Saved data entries
• • • • • • •

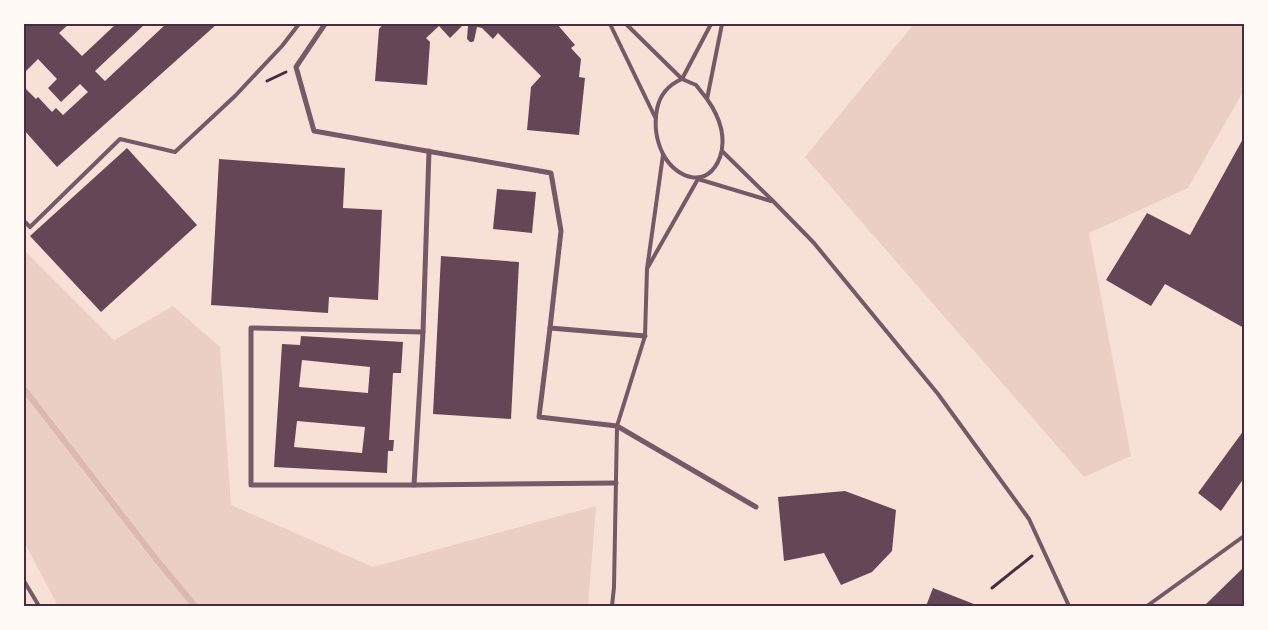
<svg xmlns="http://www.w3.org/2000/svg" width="1268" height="630" font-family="Inter,sans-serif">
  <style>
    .green { fill: #ebcfc5 }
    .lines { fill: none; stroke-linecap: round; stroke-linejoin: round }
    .stream { stroke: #dcb8b0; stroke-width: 6 }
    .building { fill: #644757; fill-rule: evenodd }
    .path { stroke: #4a2c40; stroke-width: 3 }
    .service { stroke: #755966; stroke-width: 4 }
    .minor { stroke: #755966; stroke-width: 5 }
    .neatline { fill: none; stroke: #4a2c40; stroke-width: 2 }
  </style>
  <rect width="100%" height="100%" fill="#f7e1d7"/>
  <g class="green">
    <polygon points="914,24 1244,24 1244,90 1188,188 1089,233 1131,456 1084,477 805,157"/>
    <polygon points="24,250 114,340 173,306 220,347 231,505 373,567 596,506 588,606 58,606 24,542"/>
  </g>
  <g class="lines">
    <polyline class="stream" points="24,389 156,559 195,606"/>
  </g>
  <g class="building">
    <polygon points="24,24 69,24 59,33 82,56 116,24 145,24 95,71 105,81 166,24 217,24 57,167 24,130 24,87 36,99 38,97 52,112 56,108 63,115 88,92 80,84 61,102 48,88 57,79 38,59 26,71 24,69 24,31 26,30 24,27"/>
    <polygon points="383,24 557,24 575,45 571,48 581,59 579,77 585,78 579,135 527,130 531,87 541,76 498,33 493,39 482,28 477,27 474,41 472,42 470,42 467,39 468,26 463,25 450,38 439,26 426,38 430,42 427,85 375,81 379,29"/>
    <polygon points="1244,137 1244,328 1165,284 1151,306 1106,280 1147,213 1190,235"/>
    <polygon points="127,148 197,225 101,312 30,236"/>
    <polygon points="219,159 345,168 343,208 382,210 378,300 329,297 328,313 211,305"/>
    <polygon points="497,189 536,192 532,233 493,229"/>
    <polygon points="441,256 519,262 511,419 433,414"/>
    <path d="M301,336L403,342L401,373H393L389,440H394L393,451H388L387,473L274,467L282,344L300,345ZM302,360L370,367L368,393L299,387ZM297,421L365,427L362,453L294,447Z"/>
    <polygon points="1244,430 1244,478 1221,511 1198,493"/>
    <polygon points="845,491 896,510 892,551 872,572 841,585 824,553 784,561 778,497"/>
    <polygon points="1244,567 1244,606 1204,606"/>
    <polygon points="933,588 979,606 926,606"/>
  </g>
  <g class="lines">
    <g class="path">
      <polyline points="267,81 286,72"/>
      <polyline points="992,588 1032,556"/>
    </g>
    <g class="service">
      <polyline points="610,24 655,117"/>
      <polyline points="626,24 682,79 711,24"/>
      <path d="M707,99L696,85L682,79C668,85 660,94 657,109C654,125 656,140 663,154C676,179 708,190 720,157C727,136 719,116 707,99L722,24"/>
      <polyline points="722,151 773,201 814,243 938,394 1029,519 1069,606"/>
      <polyline points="24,221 30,227 120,139 175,152 235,96 282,46 299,24"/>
      <polyline points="648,267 698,179 771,201"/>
      <polyline points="24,581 39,606"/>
      <polyline points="612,606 614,587 617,426 645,336 647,269 663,155"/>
      <polyline points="1147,606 1244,536"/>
    </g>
    <g class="minor">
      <polyline points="325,24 296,67 314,131 551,173 561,231 550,328"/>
      <polyline points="423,332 251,328 251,485 414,485 616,483"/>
      <polyline points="645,336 550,328 539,417 617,426 756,507"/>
      <polyline points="414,485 423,332 429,151"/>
    </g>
  </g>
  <rect width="1268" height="630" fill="none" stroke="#fffaf5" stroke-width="50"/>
  <rect x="25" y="25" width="1218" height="580" class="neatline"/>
</svg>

• • • • • • •

◆ The problem ◆
Restate, word for word, the entries above, dropping any picture.

◆ Answer section ◆
<svg xmlns="http://www.w3.org/2000/svg" width="1268" height="630" font-family="Inter,sans-serif">
  <style>
    .green { fill: #ebcfc5 }
    .lines { fill: none; stroke-linecap: round; stroke-linejoin: round }
    .stream { stroke: #dcb8b0; stroke-width: 6 }
    .building { fill: #644757; fill-rule: evenodd }
    .path { stroke: #4a2c40; stroke-width: 3 }
    .service { stroke: #755966; stroke-width: 4 }
    .minor { stroke: #755966; stroke-width: 5 }
    .neatline { fill: none; stroke: #4a2c40; stroke-width: 2 }
  </style>
  <rect width="100%" height="100%" fill="#f7e1d7"/>
  <g class="green">
    <polygon points="914,24 1244,24 1244,90 1188,188 1089,233 1131,456 1084,477 805,157"/>
    <polygon points="24,250 114,340 173,306 220,347 231,505 373,567 596,506 588,606 58,606 24,542"/>
  </g>
  <g class="lines">
    <polyline class="stream" points="24,389 156,559 195,606"/>
  </g>
  <g class="building">
    <polygon points="24,24 69,24 59,33 82,56 116,24 145,24 95,71 105,81 166,24 217,24 57,167 24,130 24,87 36,99 38,97 52,112 56,108 63,115 88,92 80,84 61,102 48,88 57,79 38,59 26,71 24,69 24,31 26,30 24,27"/>
    <polygon points="383,24 557,24 575,45 571,48 581,59 579,77 585,78 579,135 527,130 531,87 541,76 498,33 493,39 482,28 477,27 474,41 472,42 470,42 467,39 468,26 463,25 450,38 439,26 426,38 430,42 427,85 375,81 379,29"/>
    <polygon points="1244,137 1244,328 1165,284 1151,306 1106,280 1147,213 1190,235"/>
    <polygon points="127,148 197,225 101,312 30,236"/>
    <polygon points="219,159 345,168 343,208 382,210 378,300 329,297 328,313 211,305"/>
    <polygon points="497,189 536,192 532,233 493,229"/>
    <polygon points="441,256 519,262 511,419 433,414"/>
    <path d="M301,336L403,342L401,373H393L389,440H394L393,451H388L387,473L274,467L282,344L300,345ZM302,360L370,367L368,393L299,387ZM297,421L365,427L362,453L294,447Z"/>
    <polygon points="1244,430 1244,478 1221,511 1198,493"/>
    <polygon points="845,491 896,510 892,551 872,572 841,585 824,553 784,561 778,497"/>
    <polygon points="1244,567 1244,606 1204,606"/>
    <polygon points="933,588 979,606 926,606"/>
  </g>
  <g class="lines">
    <g class="path">
      <polyline points="267,81 286,72"/>
      <polyline points="992,588 1032,556"/>
    </g>
    <g class="service">
      <polyline points="610,24 655,117"/>
      <polyline points="626,24 682,79 711,24"/>
      <path d="M707,99L696,85L682,79C668,85 660,94 657,109C654,125 656,140 663,154C676,179 708,190 720,157C727,136 719,116 707,99L722,24"/>
      <polyline points="722,151 773,201 814,243 938,394 1029,519 1069,606"/>
      <polyline points="24,221 30,227 120,139 175,152 235,96 282,46 299,24"/>
      <polyline points="648,267 698,179 771,201"/>
      <polyline points="24,581 39,606"/>
      <polyline points="612,606 614,587 617,426 645,336 647,269 663,155"/>
      <polyline points="1147,606 1244,536"/>
    </g>
    <g class="minor">
      <polyline points="325,24 296,67 314,131 551,173 561,231 550,328"/>
      <polyline points="423,332 251,328 251,485 414,485 616,483"/>
      <polyline points="645,336 550,328 539,417 617,426 756,507"/>
      <polyline points="414,485 423,332 429,151"/>
    </g>
  </g>
  <rect width="1268" height="630" fill="none" stroke="#fffaf5" stroke-width="50"/>
  <rect x="25" y="25" width="1218" height="580" class="neatline"/>
</svg>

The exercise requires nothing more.